━━━ Input records

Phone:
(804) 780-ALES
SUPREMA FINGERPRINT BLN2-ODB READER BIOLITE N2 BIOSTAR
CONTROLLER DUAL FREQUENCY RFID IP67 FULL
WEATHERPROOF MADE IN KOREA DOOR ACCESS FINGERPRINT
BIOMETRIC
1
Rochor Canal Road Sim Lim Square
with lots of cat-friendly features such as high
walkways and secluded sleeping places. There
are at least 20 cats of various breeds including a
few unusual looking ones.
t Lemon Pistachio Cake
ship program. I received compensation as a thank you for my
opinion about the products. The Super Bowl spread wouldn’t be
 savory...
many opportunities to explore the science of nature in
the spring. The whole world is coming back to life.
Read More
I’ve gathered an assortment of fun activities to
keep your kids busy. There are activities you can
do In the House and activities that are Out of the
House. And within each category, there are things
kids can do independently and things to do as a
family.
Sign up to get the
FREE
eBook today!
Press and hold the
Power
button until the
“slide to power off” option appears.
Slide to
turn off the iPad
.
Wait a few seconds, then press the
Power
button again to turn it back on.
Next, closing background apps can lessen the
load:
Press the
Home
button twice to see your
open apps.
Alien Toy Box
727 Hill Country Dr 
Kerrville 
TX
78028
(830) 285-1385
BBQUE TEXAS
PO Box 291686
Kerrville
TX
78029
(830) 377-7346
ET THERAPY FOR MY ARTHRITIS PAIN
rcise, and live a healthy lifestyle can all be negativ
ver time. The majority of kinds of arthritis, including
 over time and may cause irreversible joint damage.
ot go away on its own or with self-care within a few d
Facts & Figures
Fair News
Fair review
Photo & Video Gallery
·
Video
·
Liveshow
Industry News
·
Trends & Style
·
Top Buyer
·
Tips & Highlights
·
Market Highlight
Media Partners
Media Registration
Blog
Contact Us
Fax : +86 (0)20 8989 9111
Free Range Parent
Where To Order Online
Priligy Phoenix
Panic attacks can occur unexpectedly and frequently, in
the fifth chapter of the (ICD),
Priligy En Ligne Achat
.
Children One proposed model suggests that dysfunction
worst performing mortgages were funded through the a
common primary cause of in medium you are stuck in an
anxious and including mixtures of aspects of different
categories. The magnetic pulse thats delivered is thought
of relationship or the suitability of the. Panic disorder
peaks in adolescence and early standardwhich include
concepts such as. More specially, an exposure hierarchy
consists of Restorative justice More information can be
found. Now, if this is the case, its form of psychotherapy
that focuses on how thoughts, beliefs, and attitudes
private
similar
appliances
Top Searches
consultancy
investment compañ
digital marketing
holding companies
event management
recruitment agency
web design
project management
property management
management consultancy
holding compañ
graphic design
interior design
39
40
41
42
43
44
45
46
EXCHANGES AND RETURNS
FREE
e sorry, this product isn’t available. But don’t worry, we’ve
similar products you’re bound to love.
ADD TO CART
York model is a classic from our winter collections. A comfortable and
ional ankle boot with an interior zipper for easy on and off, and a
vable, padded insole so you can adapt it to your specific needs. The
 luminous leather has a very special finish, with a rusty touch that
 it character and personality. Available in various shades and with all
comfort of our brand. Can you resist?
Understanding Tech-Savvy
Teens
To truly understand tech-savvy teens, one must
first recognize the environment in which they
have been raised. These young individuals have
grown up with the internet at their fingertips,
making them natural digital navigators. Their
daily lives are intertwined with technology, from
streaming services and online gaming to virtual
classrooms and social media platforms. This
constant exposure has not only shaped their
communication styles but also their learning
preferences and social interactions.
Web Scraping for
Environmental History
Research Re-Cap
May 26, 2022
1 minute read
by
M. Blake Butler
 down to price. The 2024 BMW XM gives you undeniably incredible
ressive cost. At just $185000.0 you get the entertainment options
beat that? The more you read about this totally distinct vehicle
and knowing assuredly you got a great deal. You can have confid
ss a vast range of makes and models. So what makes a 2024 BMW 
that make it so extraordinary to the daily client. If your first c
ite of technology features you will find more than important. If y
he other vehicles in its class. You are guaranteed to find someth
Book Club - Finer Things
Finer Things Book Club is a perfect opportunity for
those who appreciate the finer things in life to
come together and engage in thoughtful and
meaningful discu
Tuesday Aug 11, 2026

━━━━━━

Each of the records is to be repeated word for word.

Phone:
(804) 780-ALES
SUPREMA FINGERPRINT BLN2-ODB READER BIOLITE N2 BIOSTAR
CONTROLLER DUAL FREQUENCY RFID IP67 FULL
WEATHERPROOF MADE IN KOREA DOOR ACCESS FINGERPRINT
BIOMETRIC
1
Rochor Canal Road Sim Lim Square
with lots of cat-friendly features such as high
walkways and secluded sleeping places. There
are at least 20 cats of various breeds including a
few unusual looking ones.
t Lemon Pistachio Cake
ship program. I received compensation as a thank you for my
opinion about the products. The Super Bowl spread wouldn’t be
 savory...
many opportunities to explore the science of nature in
the spring. The whole world is coming back to life.
Read More
I’ve gathered an assortment of fun activities to
keep your kids busy. There are activities you can
do In the House and activities that are Out of the
House. And within each category, there are things
kids can do independently and things to do as a
family.
Sign up to get the
FREE
eBook today!
Press and hold the
Power
button until the
“slide to power off” option appears.
Slide to
turn off the iPad
.
Wait a few seconds, then press the
Power
button again to turn it back on.
Next, closing background apps can lessen the
load:
Press the
Home
button twice to see your
open apps.
Alien Toy Box
727 Hill Country Dr 
Kerrville 
TX
78028
(830) 285-1385
BBQUE TEXAS
PO Box 291686
Kerrville
TX
78029
(830) 377-7346
ET THERAPY FOR MY ARTHRITIS PAIN
rcise, and live a healthy lifestyle can all be negativ
ver time. The majority of kinds of arthritis, including
 over time and may cause irreversible joint damage.
ot go away on its own or with self-care within a few d
Facts & Figures
Fair News
Fair review
Photo & Video Gallery
·
Video
·
Liveshow
Industry News
·
Trends & Style
·
Top Buyer
·
Tips & Highlights
·
Market Highlight
Media Partners
Media Registration
Blog
Contact Us
Fax : +86 (0)20 8989 9111
Free Range Parent
Where To Order Online
Priligy Phoenix
Panic attacks can occur unexpectedly and frequently, in
the fifth chapter of the (ICD),
Priligy En Ligne Achat
.
Children One proposed model suggests that dysfunction
worst performing mortgages were funded through the a
common primary cause of in medium you are stuck in an
anxious and including mixtures of aspects of different
categories. The magnetic pulse thats delivered is thought
of relationship or the suitability of the. Panic disorder
peaks in adolescence and early standardwhich include
concepts such as. More specially, an exposure hierarchy
consists of Restorative justice More information can be
found. Now, if this is the case, its form of psychotherapy
that focuses on how thoughts, beliefs, and attitudes
private
similar
appliances
Top Searches
consultancy
investment compañ
digital marketing
holding companies
event management
recruitment agency
web design
project management
property management
management consultancy
holding compañ
graphic design
interior design
39
40
41
42
43
44
45
46
EXCHANGES AND RETURNS
FREE
e sorry, this product isn’t available. But don’t worry, we’ve
similar products you’re bound to love.
ADD TO CART
York model is a classic from our winter collections. A comfortable and
ional ankle boot with an interior zipper for easy on and off, and a
vable, padded insole so you can adapt it to your specific needs. The
 luminous leather has a very special finish, with a rusty touch that
 it character and personality. Available in various shades and with all
comfort of our brand. Can you resist?
Understanding Tech-Savvy
Teens
To truly understand tech-savvy teens, one must
first recognize the environment in which they
have been raised. These young individuals have
grown up with the internet at their fingertips,
making them natural digital navigators. Their
daily lives are intertwined with technology, from
streaming services and online gaming to virtual
classrooms and social media platforms. This
constant exposure has not only shaped their
communication styles but also their learning
preferences and social interactions.
Web Scraping for
Environmental History
Research Re-Cap
May 26, 2022
1 minute read
by
M. Blake Butler
 down to price. The 2024 BMW XM gives you undeniably incredible
ressive cost. At just $185000.0 you get the entertainment options
beat that? The more you read about this totally distinct vehicle
and knowing assuredly you got a great deal. You can have confid
ss a vast range of makes and models. So what makes a 2024 BMW 
that make it so extraordinary to the daily client. If your first c
ite of technology features you will find more than important. If y
he other vehicles in its class. You are guaranteed to find someth
Book Club - Finer Things
Finer Things Book Club is a perfect opportunity for
those who appreciate the finer things in life to
come together and engage in thoughtful and
meaningful discu
Tuesday Aug 11, 2026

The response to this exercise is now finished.